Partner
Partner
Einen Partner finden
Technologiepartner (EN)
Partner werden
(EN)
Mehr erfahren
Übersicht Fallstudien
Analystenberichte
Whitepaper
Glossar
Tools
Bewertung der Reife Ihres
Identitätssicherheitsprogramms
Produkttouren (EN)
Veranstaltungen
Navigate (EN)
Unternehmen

...

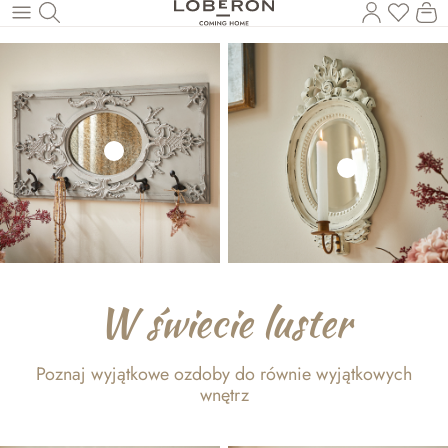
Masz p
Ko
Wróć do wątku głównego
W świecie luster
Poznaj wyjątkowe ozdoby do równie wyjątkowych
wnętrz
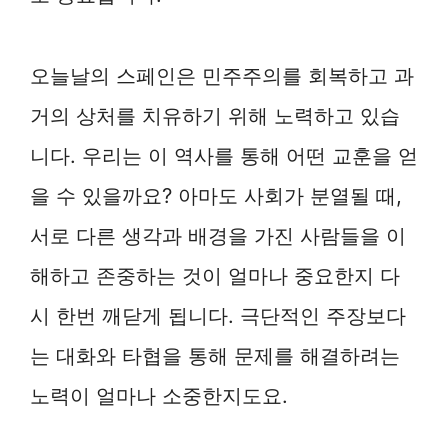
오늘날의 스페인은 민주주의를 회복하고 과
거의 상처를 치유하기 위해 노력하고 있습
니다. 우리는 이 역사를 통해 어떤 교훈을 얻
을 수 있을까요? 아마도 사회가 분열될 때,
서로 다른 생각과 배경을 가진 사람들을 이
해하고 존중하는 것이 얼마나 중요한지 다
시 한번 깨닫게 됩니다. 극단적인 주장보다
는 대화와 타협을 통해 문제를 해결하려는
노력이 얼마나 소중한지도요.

TASK TO COMPLETE: Arrange these lines of the material as a numbered list with blank lines omitted: begin at the line that contains "오늘날의 스페인은 민주주의를 회복하고 과" and stop after the line that contains "노력이 얼마나 소중한지도요.".

EXPECTED OUTPUT:
1. 오늘날의 스페인은 민주주의를 회복하고 과
2. 거의 상처를 치유하기 위해 노력하고 있습
3. 니다. 우리는 이 역사를 통해 어떤 교훈을 얻
4. 을 수 있을까요? 아마도 사회가 분열될 때,
5. 서로 다른 생각과 배경을 가진 사람들을 이
6. 해하고 존중하는 것이 얼마나 중요한지 다
7. 시 한번 깨닫게 됩니다. 극단적인 주장보다
8. 는 대화와 타협을 통해 문제를 해결하려는
9. 노력이 얼마나 소중한지도요.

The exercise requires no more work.